Faced with these changing market dynamics, established banks are now shifting their customer services online and investing heavily in front-end IT infrastructure. And after years of mistrust, classical banking is finally ready to embrace open source technology to make it happen.

On Tech Wire Asia’s Tech Means Business podcast, Ben Henshall the general manager for Southeast Asian markets at open source architecture specialist Red Hat, discussed how the market demand for ease of product accessibility made brick-and-mortar banks realize the role open source could play.

“If you [the bank] don’t have that ability to provide a decent experience and accessibility to financial service products through a digital means […] then, you’re going to be left behind,” said Henshall.

“And that requires the use and implementation of […] open-source, hybrid cloud secure architectures, software architectures, and systems.”

Having overcome the myths around open source, like the technology being untrustworthy and risky, traditional financial services are set to innovate faster, more cheaply and with more agility to produce competitive advantages like fraud detection, automated loan approvals, support bots, automated trading, and more.

The Monetary Authority of Singapore (MAS) is making open banking APIs available in the market, which can empower consumers to aggregate their banking, insurance, and investment data from across banks and financial institutions onto a single platform.

This could, in turn, allow for easier comparability and a higher level of competitiveness in Singapore’s banking industry, according to a DBS Group Research report. Henshall says the flexibility and interoperability of open source software allow the traditional players to quickly scale up their digital efforts, and to pursue innovative solutions, “but in a secure, reliable, stable, maintainable, certified way.”

The unbanked opportunity

Banks in Southeast Asia have some of the strictest and most archaic security and regulatory processes, and getting over those acceptance hurdles was eased by the potential represented by the unbanked masses in the region.

“That’s a huge market opportunity and you’ve got rising middle and rising low incomes and middle income […] you’ve got this massive explosion of SME lending, and high GDP growth rates, obviously pre-COVID, and I think that’ll pick up in the new, post-COVID world,” commented Red Hat’s Henshall. And the opportunity is not just about immediate financial gain, it’s about building better understanding of a valuable consumer-type through data, which can then enable banks to hone and enhance their products for a demanding new audience.

Gen Zs or millennials may not be highly profitable customers, but “my gosh, you get them in early and you give them good experience,” said Henshall. “You get the data from those transactions and the interactions.
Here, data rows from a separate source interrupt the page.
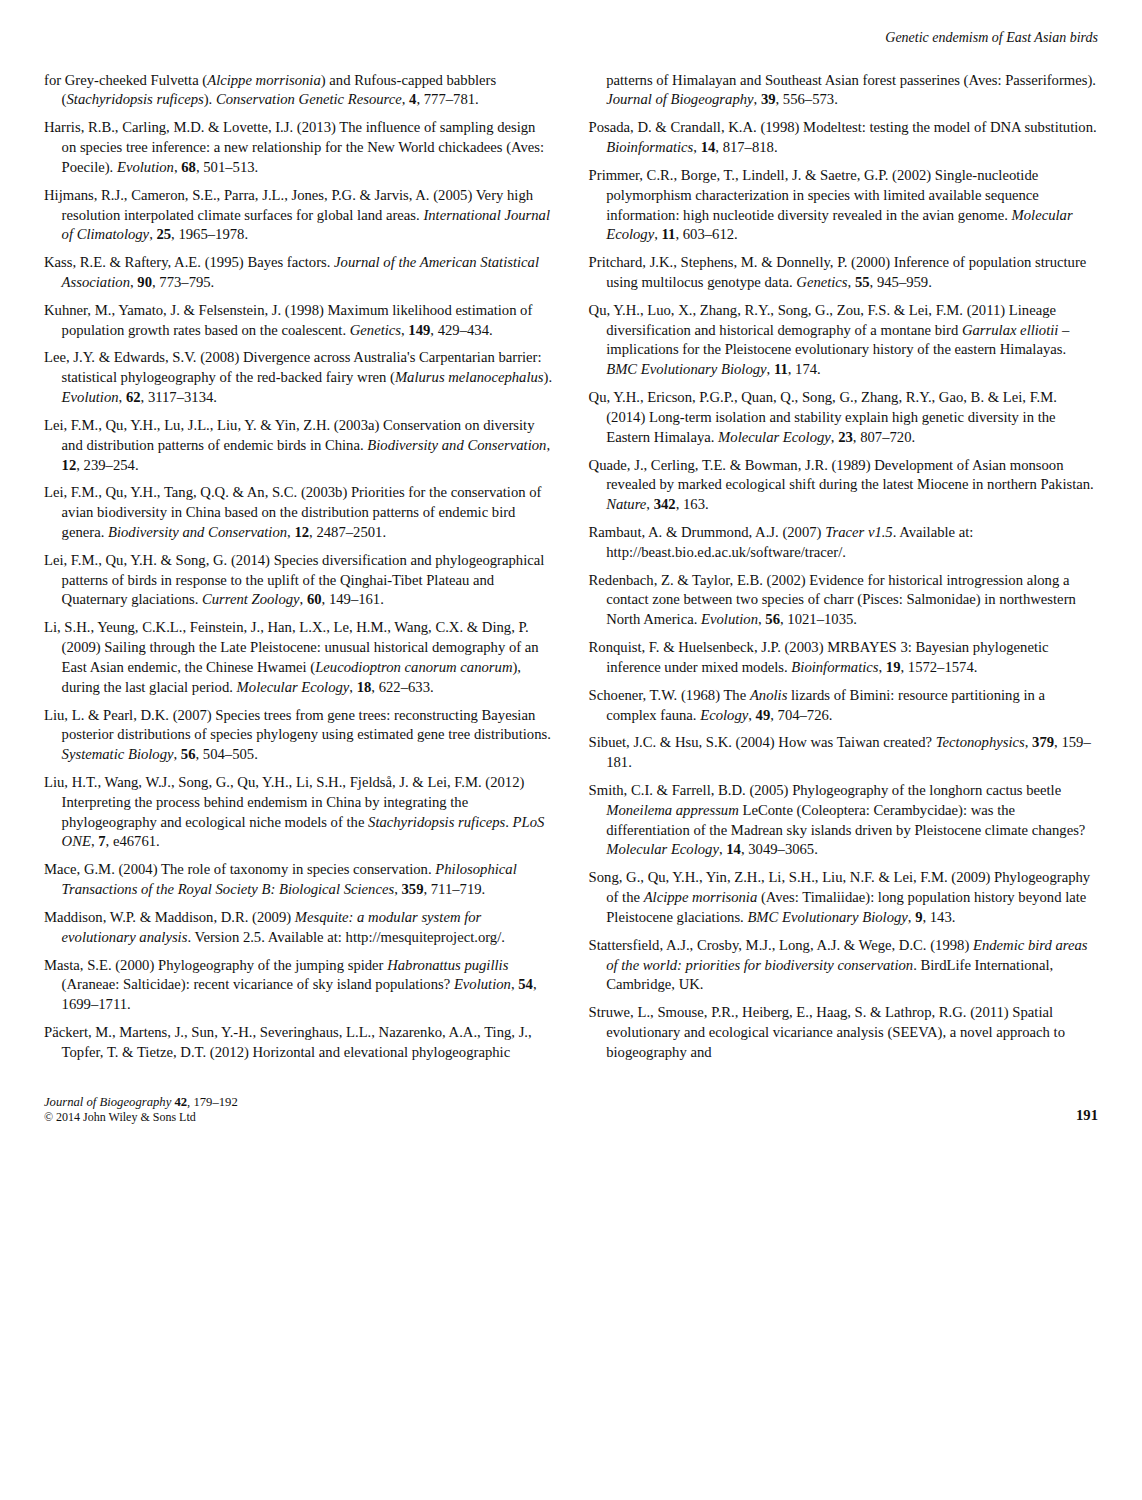Genetic endemism of East Asian birds
for Grey-cheeked Fulvetta (Alcippe morrisonia) and Rufous-capped babblers (Stachyridopsis ruficeps). Conservation Genetic Resource, 4, 777–781.
Harris, R.B., Carling, M.D. & Lovette, I.J. (2013) The influence of sampling design on species tree inference: a new relationship for the New World chickadees (Aves: Poecile). Evolution, 68, 501–513.
Hijmans, R.J., Cameron, S.E., Parra, J.L., Jones, P.G. & Jarvis, A. (2005) Very high resolution interpolated climate surfaces for global land areas. International Journal of Climatology, 25, 1965–1978.
Kass, R.E. & Raftery, A.E. (1995) Bayes factors. Journal of the American Statistical Association, 90, 773–795.
Kuhner, M., Yamato, J. & Felsenstein, J. (1998) Maximum likelihood estimation of population growth rates based on the coalescent. Genetics, 149, 429–434.
Lee, J.Y. & Edwards, S.V. (2008) Divergence across Australia's Carpentarian barrier: statistical phylogeography of the red-backed fairy wren (Malurus melanocephalus). Evolution, 62, 3117–3134.
Lei, F.M., Qu, Y.H., Lu, J.L., Liu, Y. & Yin, Z.H. (2003a) Conservation on diversity and distribution patterns of endemic birds in China. Biodiversity and Conservation, 12, 239–254.
Lei, F.M., Qu, Y.H., Tang, Q.Q. & An, S.C. (2003b) Priorities for the conservation of avian biodiversity in China based on the distribution patterns of endemic bird genera. Biodiversity and Conservation, 12, 2487–2501.
Lei, F.M., Qu, Y.H. & Song, G. (2014) Species diversification and phylogeographical patterns of birds in response to the uplift of the Qinghai-Tibet Plateau and Quaternary glaciations. Current Zoology, 60, 149–161.
Li, S.H., Yeung, C.K.L., Feinstein, J., Han, L.X., Le, H.M., Wang, C.X. & Ding, P. (2009) Sailing through the Late Pleistocene: unusual historical demography of an East Asian endemic, the Chinese Hwamei (Leucodioptron canorum canorum), during the last glacial period. Molecular Ecology, 18, 622–633.
Liu, L. & Pearl, D.K. (2007) Species trees from gene trees: reconstructing Bayesian posterior distributions of species phylogeny using estimated gene tree distributions. Systematic Biology, 56, 504–505.
Liu, H.T., Wang, W.J., Song, G., Qu, Y.H., Li, S.H., Fjeldså, J. & Lei, F.M. (2012) Interpreting the process behind endemism in China by integrating the phylogeography and ecological niche models of the Stachyridopsis ruficeps. PLoS ONE, 7, e46761.
Mace, G.M. (2004) The role of taxonomy in species conservation. Philosophical Transactions of the Royal Society B: Biological Sciences, 359, 711–719.
Maddison, W.P. & Maddison, D.R. (2009) Mesquite: a modular system for evolutionary analysis. Version 2.5. Available at: http://mesquiteproject.org/.
Masta, S.E. (2000) Phylogeography of the jumping spider Habronattus pugillis (Araneae: Salticidae): recent vicariance of sky island populations? Evolution, 54, 1699–1711.
Päckert, M., Martens, J., Sun, Y.-H., Severinghaus, L.L., Nazarenko, A.A., Ting, J., Topfer, T. & Tietze, D.T. (2012) Horizontal and elevational phylogeographic patterns of Himalayan and Southeast Asian forest passerines (Aves: Passeriformes). Journal of Biogeography, 39, 556–573.
Posada, D. & Crandall, K.A. (1998) Modeltest: testing the model of DNA substitution. Bioinformatics, 14, 817–818.
Primmer, C.R., Borge, T., Lindell, J. & Saetre, G.P. (2002) Single-nucleotide polymorphism characterization in species with limited available sequence information: high nucleotide diversity revealed in the avian genome. Molecular Ecology, 11, 603–612.
Pritchard, J.K., Stephens, M. & Donnelly, P. (2000) Inference of population structure using multilocus genotype data. Genetics, 55, 945–959.
Qu, Y.H., Luo, X., Zhang, R.Y., Song, G., Zou, F.S. & Lei, F.M. (2011) Lineage diversification and historical demography of a montane bird Garrulax elliotii – implications for the Pleistocene evolutionary history of the eastern Himalayas. BMC Evolutionary Biology, 11, 174.
Qu, Y.H., Ericson, P.G.P., Quan, Q., Song, G., Zhang, R.Y., Gao, B. & Lei, F.M. (2014) Long-term isolation and stability explain high genetic diversity in the Eastern Himalaya. Molecular Ecology, 23, 807–720.
Quade, J., Cerling, T.E. & Bowman, J.R. (1989) Development of Asian monsoon revealed by marked ecological shift during the latest Miocene in northern Pakistan. Nature, 342, 163.
Rambaut, A. & Drummond, A.J. (2007) Tracer v1.5. Available at: http://beast.bio.ed.ac.uk/software/tracer/.
Redenbach, Z. & Taylor, E.B. (2002) Evidence for historical introgression along a contact zone between two species of charr (Pisces: Salmonidae) in northwestern North America. Evolution, 56, 1021–1035.
Ronquist, F. & Huelsenbeck, J.P. (2003) MRBAYES 3: Bayesian phylogenetic inference under mixed models. Bioinformatics, 19, 1572–1574.
Schoener, T.W. (1968) The Anolis lizards of Bimini: resource partitioning in a complex fauna. Ecology, 49, 704–726.
Sibuet, J.C. & Hsu, S.K. (2004) How was Taiwan created? Tectonophysics, 379, 159–181.
Smith, C.I. & Farrell, B.D. (2005) Phylogeography of the longhorn cactus beetle Moneilema appressum LeConte (Coleoptera: Cerambycidae): was the differentiation of the Madrean sky islands driven by Pleistocene climate changes? Molecular Ecology, 14, 3049–3065.
Song, G., Qu, Y.H., Yin, Z.H., Li, S.H., Liu, N.F. & Lei, F.M. (2009) Phylogeography of the Alcippe morrisonia (Aves: Timaliidae): long population history beyond late Pleistocene glaciations. BMC Evolutionary Biology, 9, 143.
Stattersfield, A.J., Crosby, M.J., Long, A.J. & Wege, D.C. (1998) Endemic bird areas of the world: priorities for biodiversity conservation. BirdLife International, Cambridge, UK.
Struwe, L., Smouse, P.R., Heiberg, E., Haag, S. & Lathrop, R.G. (2011) Spatial evolutionary and ecological vicariance analysis (SEEVA), a novel approach to biogeography and
Journal of Biogeography 42, 179–192
© 2014 John Wiley & Sons Ltd
191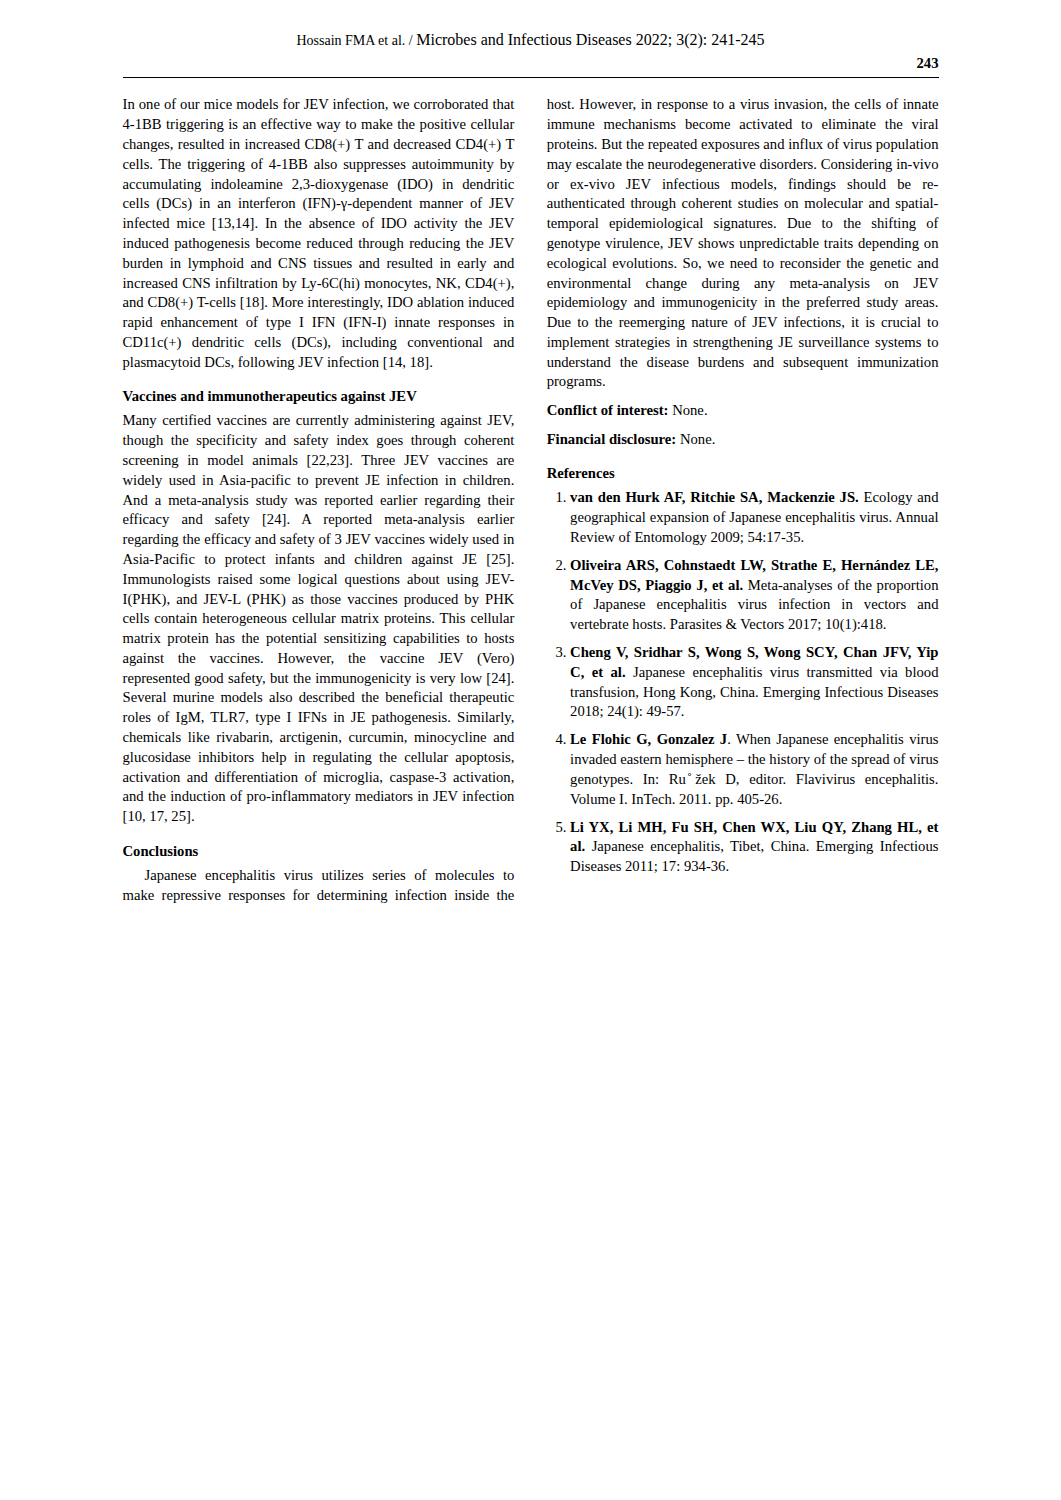Hossain FMA et al. / Microbes and Infectious Diseases 2022; 3(2): 241-245
243
In one of our mice models for JEV infection, we corroborated that 4-1BB triggering is an effective way to make the positive cellular changes, resulted in increased CD8(+) T and decreased CD4(+) T cells. The triggering of 4-1BB also suppresses autoimmunity by accumulating indoleamine 2,3-dioxygenase (IDO) in dendritic cells (DCs) in an interferon (IFN)-γ-dependent manner of JEV infected mice [13,14]. In the absence of IDO activity the JEV induced pathogenesis become reduced through reducing the JEV burden in lymphoid and CNS tissues and resulted in early and increased CNS infiltration by Ly-6C(hi) monocytes, NK, CD4(+), and CD8(+) T-cells [18]. More interestingly, IDO ablation induced rapid enhancement of type I IFN (IFN-I) innate responses in CD11c(+) dendritic cells (DCs), including conventional and plasmacytoid DCs, following JEV infection [14, 18].
Vaccines and immunotherapeutics against JEV
Many certified vaccines are currently administering against JEV, though the specificity and safety index goes through coherent screening in model animals [22,23]. Three JEV vaccines are widely used in Asia-pacific to prevent JE infection in children. And a meta-analysis study was reported earlier regarding their efficacy and safety [24]. A reported meta-analysis earlier regarding the efficacy and safety of 3 JEV vaccines widely used in Asia-Pacific to protect infants and children against JE [25]. Immunologists raised some logical questions about using JEV-I(PHK), and JEV-L (PHK) as those vaccines produced by PHK cells contain heterogeneous cellular matrix proteins. This cellular matrix protein has the potential sensitizing capabilities to hosts against the vaccines. However, the vaccine JEV (Vero) represented good safety, but the immunogenicity is very low [24]. Several murine models also described the beneficial therapeutic roles of IgM, TLR7, type I IFNs in JE pathogenesis. Similarly, chemicals like rivabarin, arctigenin, curcumin, minocycline and glucosidase inhibitors help in regulating the cellular apoptosis, activation and differentiation of microglia, caspase-3 activation, and the induction of pro-inflammatory mediators in JEV infection [10, 17, 25].
Conclusions
Japanese encephalitis virus utilizes series of molecules to make repressive responses for determining infection inside the host. However, in response to a virus invasion, the cells of innate immune mechanisms become activated to eliminate the viral proteins. But the repeated exposures and influx of virus population may escalate the neurodegenerative disorders. Considering in-vivo or ex-vivo JEV infectious models, findings should be re-authenticated through coherent studies on molecular and spatial-temporal epidemiological signatures. Due to the shifting of genotype virulence, JEV shows unpredictable traits depending on ecological evolutions. So, we need to reconsider the genetic and environmental change during any meta-analysis on JEV epidemiology and immunogenicity in the preferred study areas. Due to the reemerging nature of JEV infections, it is crucial to implement strategies in strengthening JE surveillance systems to understand the disease burdens and subsequent immunization programs.
Conflict of interest: None.
Financial disclosure: None.
References
van den Hurk AF, Ritchie SA, Mackenzie JS. Ecology and geographical expansion of Japanese encephalitis virus. Annual Review of Entomology 2009; 54:17-35.
Oliveira ARS, Cohnstaedt LW, Strathe E, Hernández LE, McVey DS, Piaggio J, et al. Meta-analyses of the proportion of Japanese encephalitis virus infection in vectors and vertebrate hosts. Parasites & Vectors 2017; 10(1):418.
Cheng V, Sridhar S, Wong S, Wong SCY, Chan JFV, Yip C, et al. Japanese encephalitis virus transmitted via blood transfusion, Hong Kong, China. Emerging Infectious Diseases 2018; 24(1): 49-57.
Le Flohic G, Gonzalez J. When Japanese encephalitis virus invaded eastern hemisphere – the history of the spread of virus genotypes. In: Ru ̊žek D, editor. Flavivirus encephalitis. Volume I. InTech. 2011. pp. 405-26.
Li YX, Li MH, Fu SH, Chen WX, Liu QY, Zhang HL, et al. Japanese encephalitis, Tibet, China. Emerging Infectious Diseases 2011; 17: 934-36.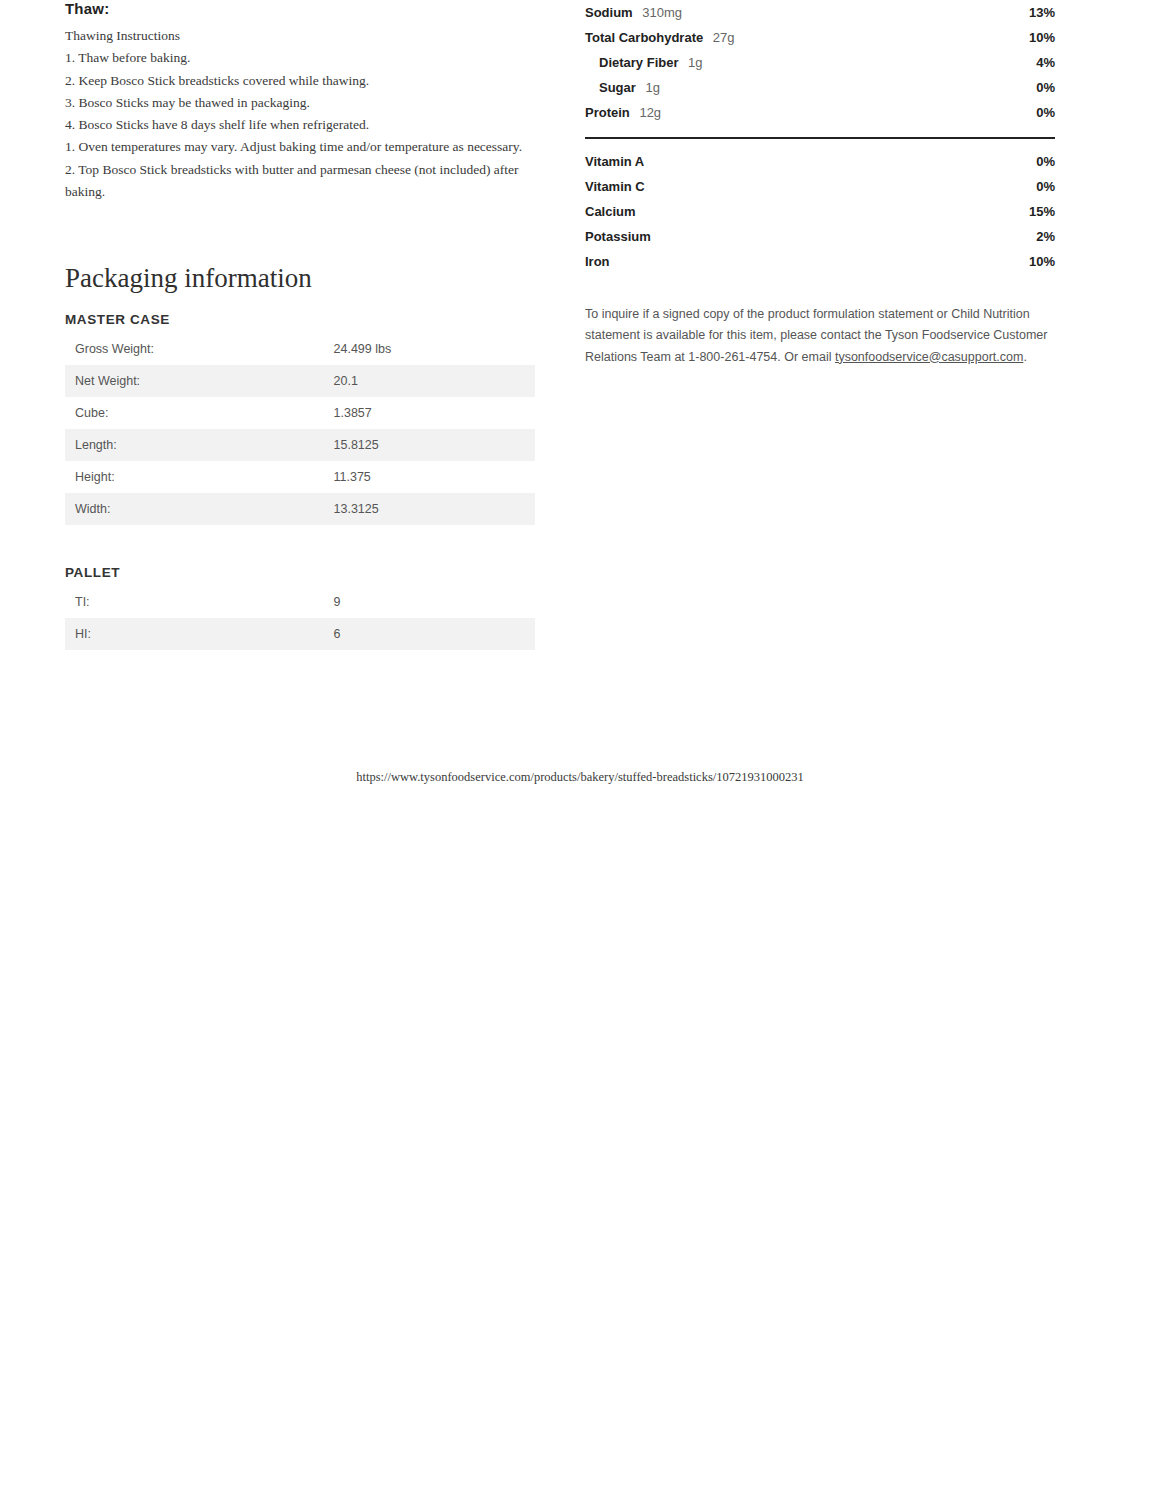Thaw:
Thawing Instructions
1. Thaw before baking.
2. Keep Bosco Stick breadsticks covered while thawing.
3. Bosco Sticks may be thawed in packaging.
4. Bosco Sticks have 8 days shelf life when refrigerated.
1. Oven temperatures may vary. Adjust baking time and/or temperature as necessary.
2. Top Bosco Stick breadsticks with butter and parmesan cheese (not included) after baking.
Packaging information
MASTER CASE
| Gross Weight: | 24.499 lbs |
| Net Weight: | 20.1 |
| Cube: | 1.3857 |
| Length: | 15.8125 |
| Height: | 11.375 |
| Width: | 13.3125 |
PALLET
| TI: | 9 |
| HI: | 6 |
| Sodium 310mg | 13% |
| Total Carbohydrate 27g | 10% |
| Dietary Fiber 1g | 4% |
| Sugar 1g | 0% |
| Protein 12g | 0% |
| Vitamin A | 0% |
| Vitamin C | 0% |
| Calcium | 15% |
| Potassium | 2% |
| Iron | 10% |
To inquire if a signed copy of the product formulation statement or Child Nutrition statement is available for this item, please contact the Tyson Foodservice Customer Relations Team at 1-800-261-4754. Or email tysonfoodservice@casupport.com.
https://www.tysonfoodservice.com/products/bakery/stuffed-breadsticks/10721931000231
That’s really, really interesting.

“Definitely, the number of millennials or Gen Zs that are within the radius of Southeast Asia, the majority that live in that area constitutes a greater number of people than are employed in Western Europe or that are in North America!

“So they are a huge audience that is now pretty educated – highly educated – very aspirational, have access to a smartphone, and 4G or broadband, and their expectations of their service providers or consumers or brands that they use is very, very high.”

Increased acceptance and understanding of open source allows for other benefits as well, such as collaborating with partners who would otherwise be competitors and leveraging each other’s strengths to build out better financial products or a better IT strategy.

Today, older, established institutions such as HSBC, Deutsche Bank, or Barclays, are under huge pressure to change their ways, exploring agile practices that allow them to deliver new services or banking products faster digitally.

At the same time, banks are seeing growing competition from the very companies they want to work with, with companies like Google offering payment services.

“There’s this interesting co-operation and competitiveness where the banks are saying, ‘I want to partner with these cloud companies, but then also, actually tomorrow, they could be my direct competitor.”